Analytical Potential

The Data Mart enables a wide range of OLAP analyses. Below are the most interesting ones, mapped to the fact and dimension tables that support them.

Prize Money Distribution

"Where did the $100M go?"

Using FACT_TOURNAMENT sliced by DIM_GAME:

  • Total prize pool by game genre (MOBA, FPS, Battle Royale, etc.)
  • Average prize pool per participant by platform (PC vs Mobile)
  • Prize concentration — what percentage of total prize money went to the top 5 tournaments
  • Relationship between tournament duration and prize pool size

Country and Regional Dominance

"Which part of the world ruled EWC 2025?"
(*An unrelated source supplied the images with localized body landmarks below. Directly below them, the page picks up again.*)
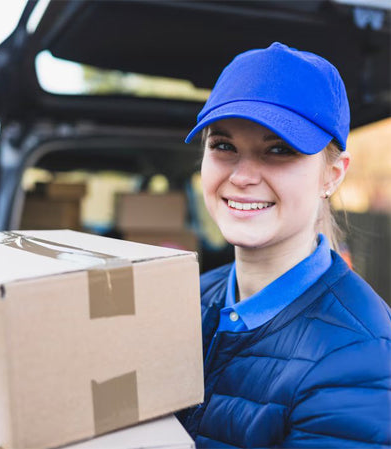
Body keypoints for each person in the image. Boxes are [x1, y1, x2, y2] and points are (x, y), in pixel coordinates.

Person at [178, 42, 391, 448]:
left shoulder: (360, 358)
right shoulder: (189, 298)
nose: (242, 176)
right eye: (223, 146)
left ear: (332, 174)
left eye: (279, 150)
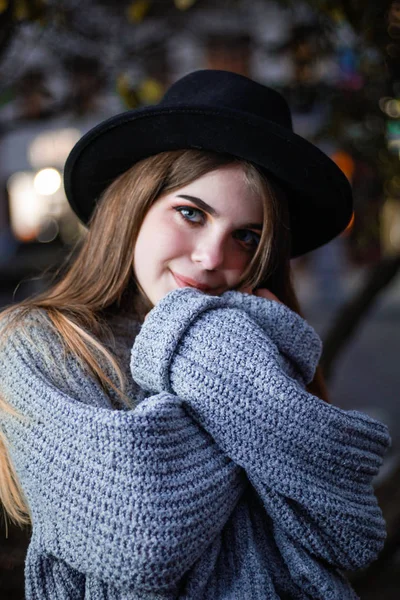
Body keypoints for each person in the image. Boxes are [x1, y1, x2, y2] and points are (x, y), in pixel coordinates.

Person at [0, 70, 390, 599]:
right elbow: (139, 538)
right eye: (191, 212)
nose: (211, 259)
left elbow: (350, 533)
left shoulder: (249, 339)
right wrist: (220, 358)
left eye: (247, 238)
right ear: (132, 207)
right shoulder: (39, 342)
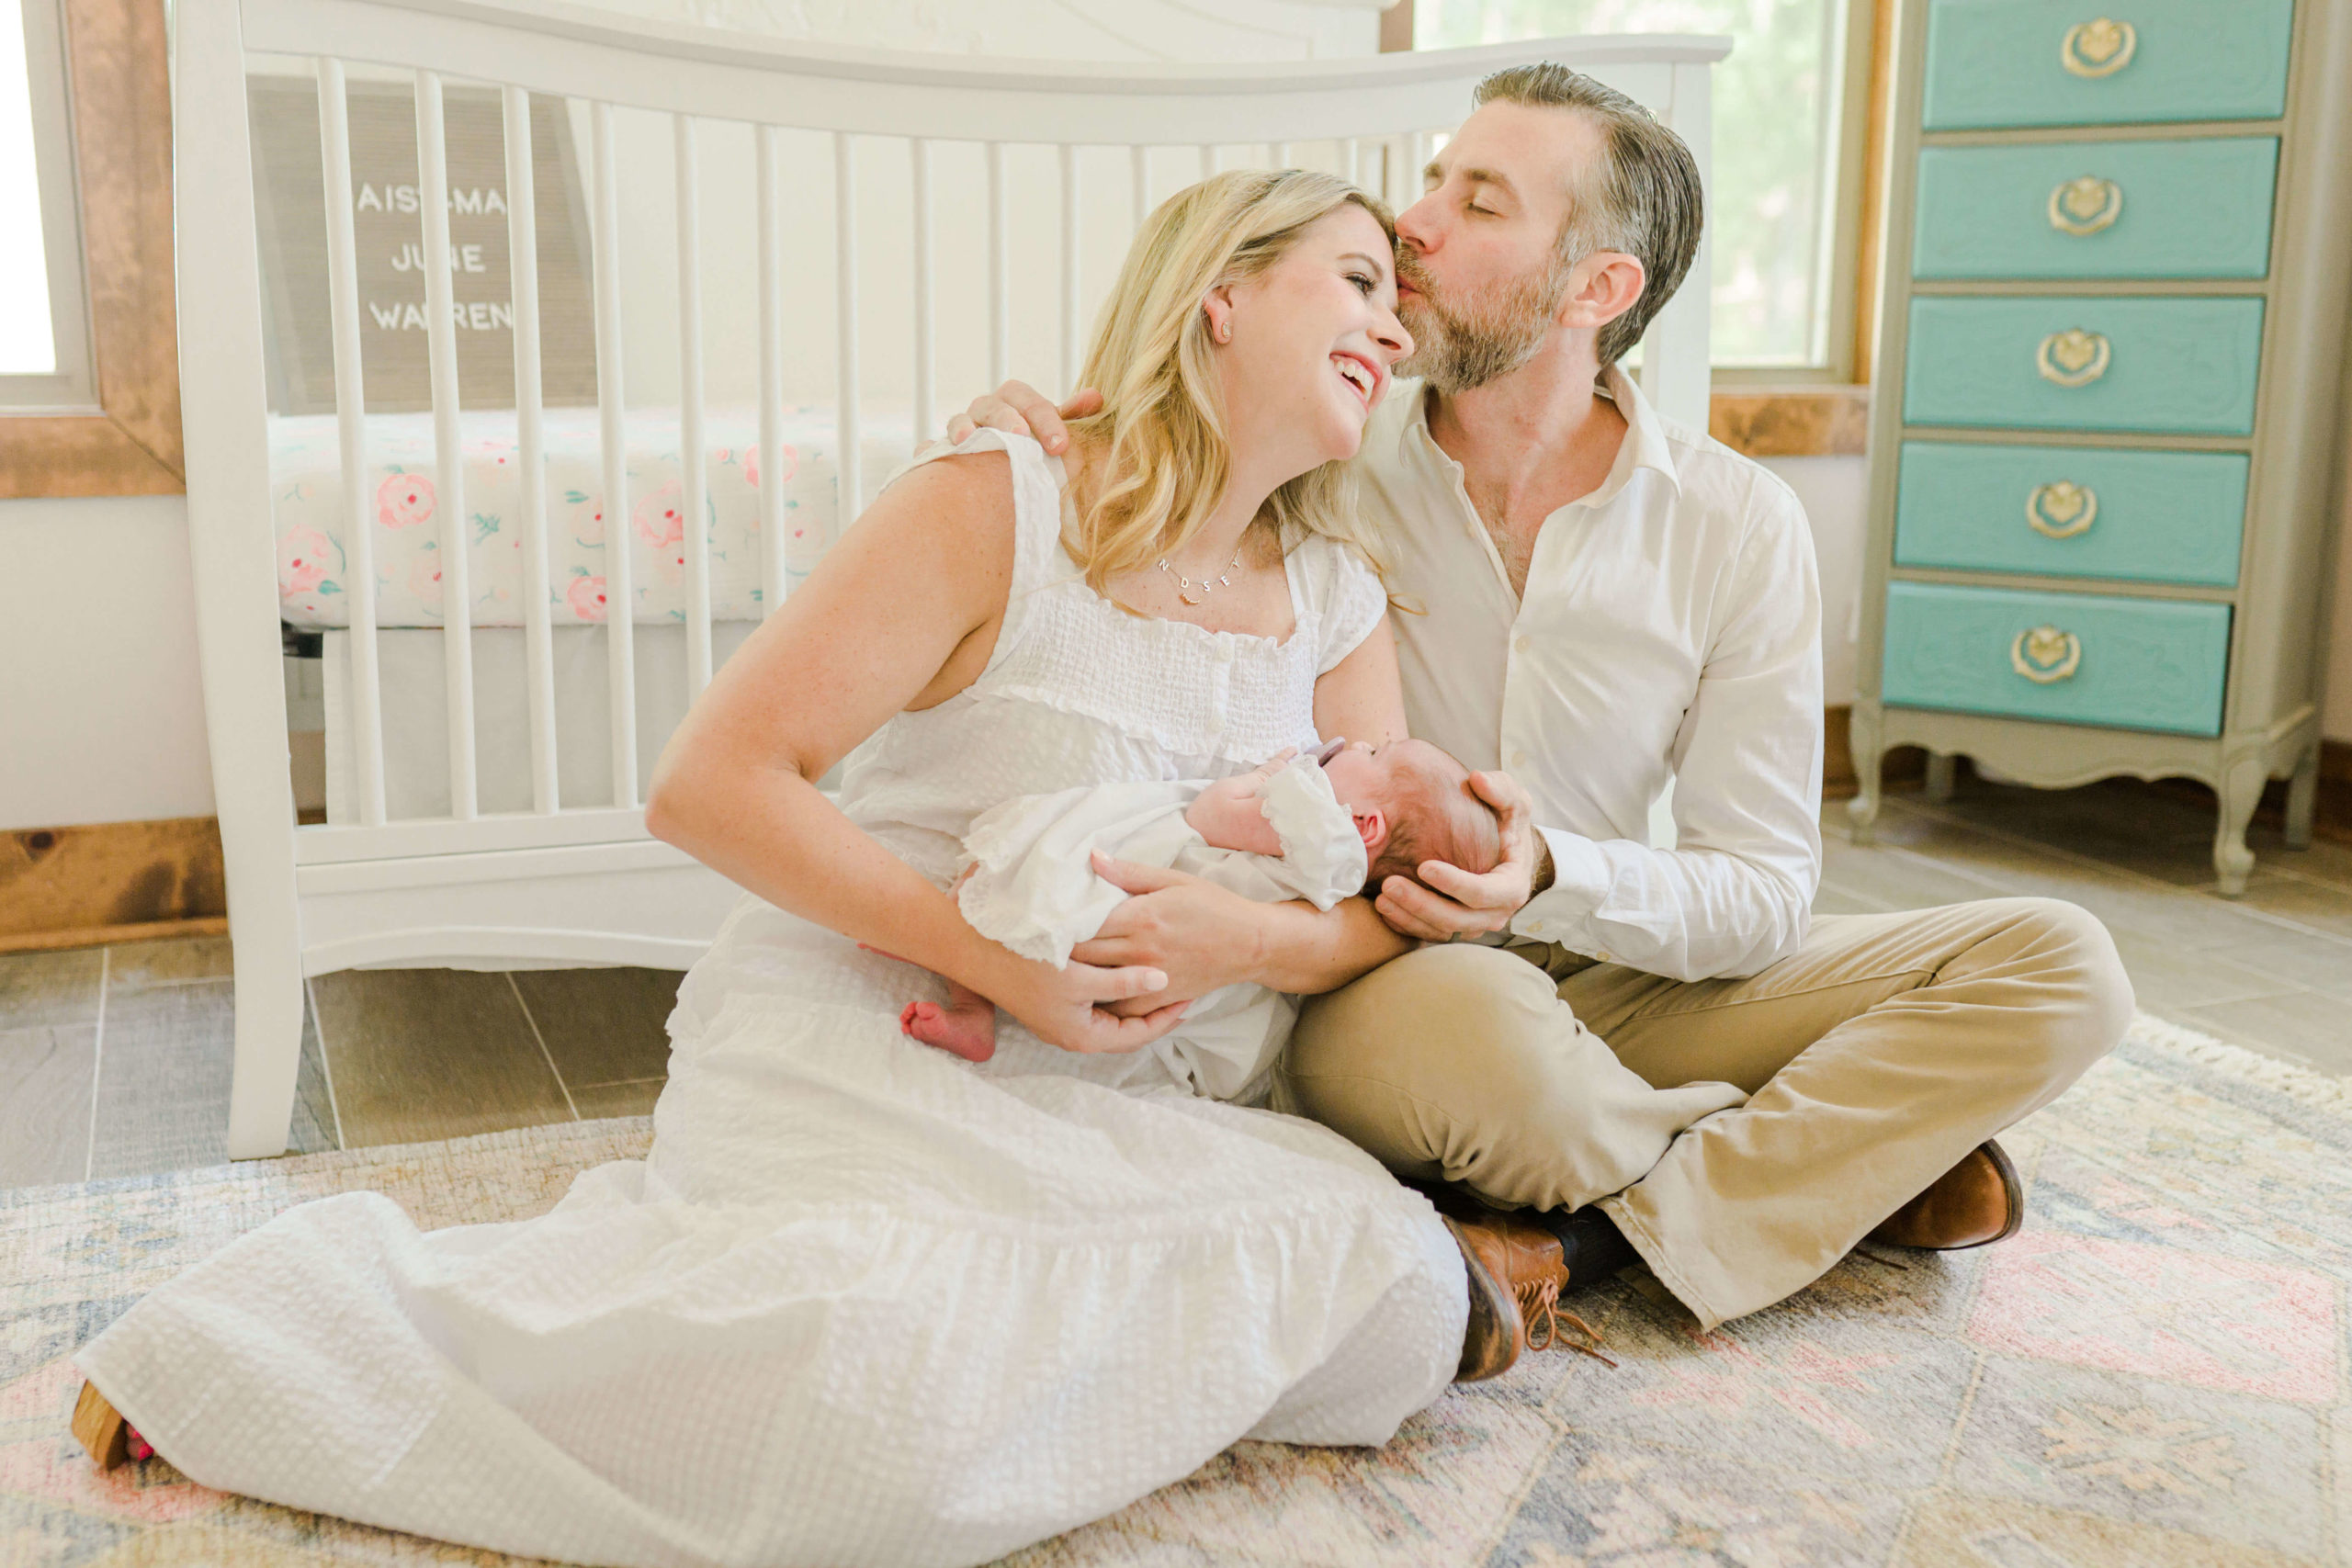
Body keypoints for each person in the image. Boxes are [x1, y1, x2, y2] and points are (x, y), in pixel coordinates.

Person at [68, 169, 1589, 1568]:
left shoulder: (1333, 599)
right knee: (879, 1388)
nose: (1391, 323)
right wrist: (995, 962)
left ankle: (1409, 1281)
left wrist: (1234, 949)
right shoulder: (999, 502)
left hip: (1128, 1103)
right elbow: (710, 785)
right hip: (872, 1043)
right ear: (1222, 292)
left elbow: (1373, 916)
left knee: (1367, 1272)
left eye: (1401, 299)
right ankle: (285, 1343)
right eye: (1353, 278)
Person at [944, 63, 2137, 1334]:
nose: (1417, 222)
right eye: (1435, 178)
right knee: (1508, 1067)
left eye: (1481, 200)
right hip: (1406, 978)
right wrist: (1033, 422)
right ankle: (1837, 1173)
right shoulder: (1330, 451)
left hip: (1636, 972)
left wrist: (1556, 869)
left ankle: (1594, 1236)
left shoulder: (1735, 523)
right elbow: (1161, 453)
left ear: (1597, 288)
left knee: (2066, 967)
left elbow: (1763, 893)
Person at [893, 736, 1501, 1080]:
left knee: (1017, 876)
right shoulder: (1342, 872)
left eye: (1376, 756)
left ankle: (971, 1001)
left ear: (1367, 825)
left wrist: (1270, 776)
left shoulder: (1317, 823)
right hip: (1198, 974)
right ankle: (978, 1006)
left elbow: (1213, 815)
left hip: (1157, 896)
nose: (1363, 742)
Using FACT_MEDAL_AWARD sliced by DIM_COUNTRY and DIM_GAME:

  • Medal tally by country (gold/silver/bronze breakdown)
  • Medal points by region (Asia vs Europe vs North America vs Middle East)
  • Genre specialization — do Asian countries dominate MOBAs? Does Europe lead in FPS?
  • Countries with most medals per player (efficiency metric using medal_count / total_players)

Club Championship Performance

"Which clubs built the best all-around teams?"
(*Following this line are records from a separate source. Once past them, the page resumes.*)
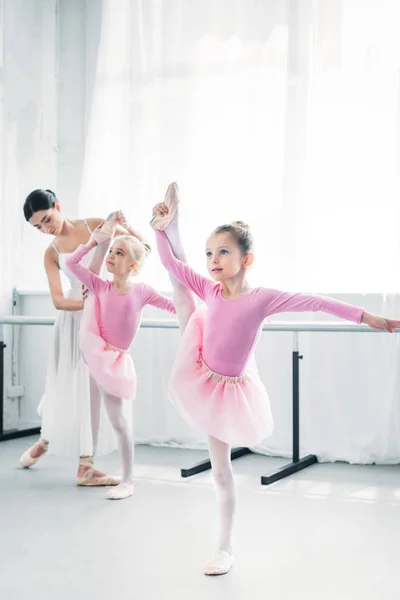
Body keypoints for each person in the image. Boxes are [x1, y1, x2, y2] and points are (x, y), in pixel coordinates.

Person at [151, 184, 400, 576]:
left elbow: (316, 301)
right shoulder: (210, 289)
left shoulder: (262, 297)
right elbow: (172, 267)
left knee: (222, 470)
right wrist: (158, 228)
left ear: (246, 258)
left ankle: (224, 545)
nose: (213, 260)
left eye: (223, 252)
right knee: (183, 294)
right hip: (202, 371)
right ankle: (174, 222)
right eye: (209, 253)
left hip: (231, 388)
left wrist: (367, 317)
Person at [20, 189, 144, 486]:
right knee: (64, 383)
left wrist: (124, 224)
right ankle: (48, 440)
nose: (46, 229)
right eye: (39, 227)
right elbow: (59, 301)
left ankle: (83, 464)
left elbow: (140, 247)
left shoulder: (95, 225)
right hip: (74, 318)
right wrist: (88, 304)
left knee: (94, 389)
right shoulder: (51, 252)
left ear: (58, 207)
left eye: (47, 219)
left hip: (103, 319)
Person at [64, 213, 176, 499]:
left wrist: (207, 311)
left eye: (119, 253)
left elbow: (174, 306)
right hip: (94, 352)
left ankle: (128, 480)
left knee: (119, 422)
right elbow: (70, 263)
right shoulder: (100, 286)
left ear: (133, 265)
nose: (111, 256)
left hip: (115, 362)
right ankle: (88, 465)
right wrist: (94, 242)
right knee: (93, 416)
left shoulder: (142, 291)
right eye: (111, 251)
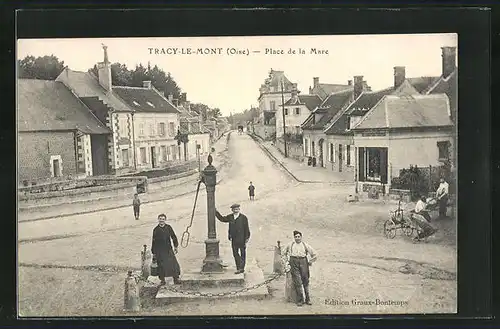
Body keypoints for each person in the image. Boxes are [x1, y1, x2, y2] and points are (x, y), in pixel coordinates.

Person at [284, 230, 317, 307]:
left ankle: (308, 299)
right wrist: (286, 263)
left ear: (301, 237)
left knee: (305, 281)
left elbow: (314, 254)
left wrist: (309, 261)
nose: (297, 238)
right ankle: (300, 300)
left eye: (299, 237)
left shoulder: (305, 245)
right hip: (294, 263)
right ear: (294, 238)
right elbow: (283, 253)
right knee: (298, 282)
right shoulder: (290, 245)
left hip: (303, 263)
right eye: (296, 237)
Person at [215, 204, 250, 274]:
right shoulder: (230, 217)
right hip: (234, 239)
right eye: (234, 209)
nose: (236, 210)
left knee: (243, 253)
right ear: (232, 210)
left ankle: (241, 268)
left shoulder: (243, 218)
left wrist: (247, 238)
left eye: (237, 209)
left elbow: (246, 228)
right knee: (235, 253)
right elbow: (222, 219)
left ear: (239, 209)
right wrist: (215, 212)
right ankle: (239, 267)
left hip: (242, 239)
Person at [151, 214, 181, 285]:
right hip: (160, 251)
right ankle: (162, 280)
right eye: (160, 219)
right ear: (158, 220)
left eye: (163, 219)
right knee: (161, 266)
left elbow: (173, 237)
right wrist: (154, 252)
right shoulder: (156, 230)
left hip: (168, 249)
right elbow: (154, 241)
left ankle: (176, 279)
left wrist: (175, 246)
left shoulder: (168, 227)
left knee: (173, 264)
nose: (161, 220)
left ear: (165, 220)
Using FACT_CLUB_STANDING sliced by DIM_ORGANIZATION:

  • Points vs prize money correlation — are points a good predictor of earnings?
  • Tournament breadth vs depth — do clubs that win fewer tournaments but make more top-8 finishes rank higher?
  • Performance by region — Middle Eastern clubs (Team Falcons, Twisted Minds) vs European clubs
  • Club partner ROI — do Current club partners finish higher than non-partners on average?

Event Timeline Analysis

"How did the event unfold week by week?"

Using FACT_TOURNAMENT sliced by DIM_DATE:

  • Prize money at stake each week
  • Which weeks had the most high-value tournaments running simultaneously
  • Tournament density (how many events overlapped)

Suggested Power BI Reports

Report 1 — Prize & Tournament Analysis

A financial overview dashboard with:

  • KPI cards: Total prize pool, number of tournaments, average prize per tournament
  • Bar chart: Prize pool by game_type (filter: platform)
  • Treemap: Prize pool breakdown by individual game
  • Line chart: Cumulative prize money awarded by week (using DIM_DATE.week_number)
  • Scatter plot: Prize pool vs num_participants (are bigger tournaments better funded?)
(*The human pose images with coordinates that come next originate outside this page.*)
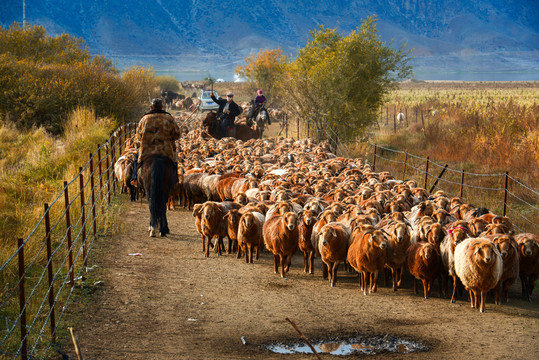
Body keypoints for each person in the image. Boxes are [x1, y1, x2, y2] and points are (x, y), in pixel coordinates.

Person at [131, 98, 180, 186]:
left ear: (151, 107)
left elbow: (138, 136)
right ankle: (175, 179)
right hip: (166, 150)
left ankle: (135, 178)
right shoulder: (168, 118)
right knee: (174, 161)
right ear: (162, 107)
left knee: (136, 160)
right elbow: (176, 135)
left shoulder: (144, 118)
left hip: (146, 150)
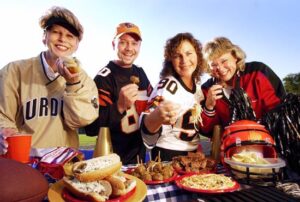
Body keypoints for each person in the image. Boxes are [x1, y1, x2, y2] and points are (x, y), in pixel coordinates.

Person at [0, 6, 99, 154]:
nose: (62, 39)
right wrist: (4, 130)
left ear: (77, 44)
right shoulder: (14, 71)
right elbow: (3, 116)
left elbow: (81, 120)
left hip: (65, 164)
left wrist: (73, 84)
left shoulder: (84, 80)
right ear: (44, 36)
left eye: (70, 36)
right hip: (25, 161)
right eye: (56, 32)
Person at [84, 22, 153, 165]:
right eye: (123, 42)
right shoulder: (104, 78)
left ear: (140, 46)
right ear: (113, 45)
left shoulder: (141, 73)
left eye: (134, 43)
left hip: (138, 158)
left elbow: (151, 104)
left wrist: (161, 106)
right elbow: (91, 128)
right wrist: (119, 106)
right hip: (109, 160)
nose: (129, 48)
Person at [139, 32, 205, 161]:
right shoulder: (167, 86)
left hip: (193, 154)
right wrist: (157, 116)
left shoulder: (197, 86)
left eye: (189, 53)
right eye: (177, 56)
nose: (184, 60)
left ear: (198, 55)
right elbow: (147, 126)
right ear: (170, 61)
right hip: (168, 154)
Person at [200, 36, 286, 135]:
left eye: (224, 61)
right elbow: (206, 131)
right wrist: (208, 107)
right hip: (231, 144)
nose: (220, 68)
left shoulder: (258, 72)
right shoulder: (207, 89)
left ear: (235, 57)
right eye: (214, 65)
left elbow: (280, 112)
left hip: (267, 140)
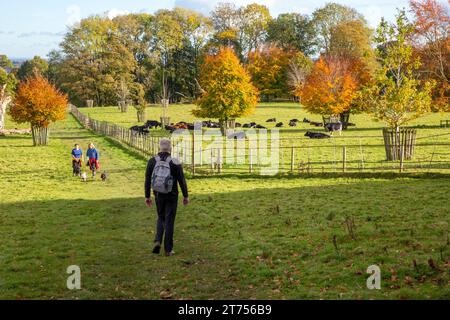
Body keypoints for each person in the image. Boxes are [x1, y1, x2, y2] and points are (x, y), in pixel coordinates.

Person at [145, 138, 189, 256]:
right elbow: (182, 180)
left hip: (158, 194)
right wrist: (186, 196)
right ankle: (168, 249)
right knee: (169, 220)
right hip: (172, 195)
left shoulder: (152, 161)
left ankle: (158, 240)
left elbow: (147, 180)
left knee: (161, 217)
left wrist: (147, 196)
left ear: (159, 147)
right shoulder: (175, 162)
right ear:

Slicers: Platform, Gender, Club Championship Points (Yes/No)

Report 2 — Performance & Medal Analysis

A competitive performance dashboard with:

  • Map visual: Medal points by country (filled map using country name)
  • Stacked bar chart: Gold/Silver/Bronze medals by region
  • Matrix: Organizations × Game genres (medal_count as values — shows which orgs are specialists vs all-rounders)
  • Bar chart: Top 10 organizations by total medal_points
  • Table: Club Championship standings with conditional formatting on total_points and prize_money_usd

Slicers: Region, Game Type, Medal Type


Limitations

Dataset size — With only 27 tournaments and 257 medalists, the dataset is small by data warehousing standards. The analyses are valid but a real production data mart would have years of historical data for trend analysis.

Player earnings — The prize_earned_usd column in the player roster is zero for all players. Individual prize splits were not publicly available at the time the dataset was compiled, so per-player financial analysis is not possible.

Individual vs team events — Games like Chess, StarCraft II, and the fighting games are individual competitions. Their medal and match data is structured the same way as team events, but the "organization" in those cases is the player's sponsoring team rather than a competing unit. This is a nuance that Power BI visuals should label clearly.

Static snapshot — This is a point-in-time dataset for EWC 2025. The Data Mart has no slowly changing dimension (SCD) logic or historical tracking. It reflects the final state of the event.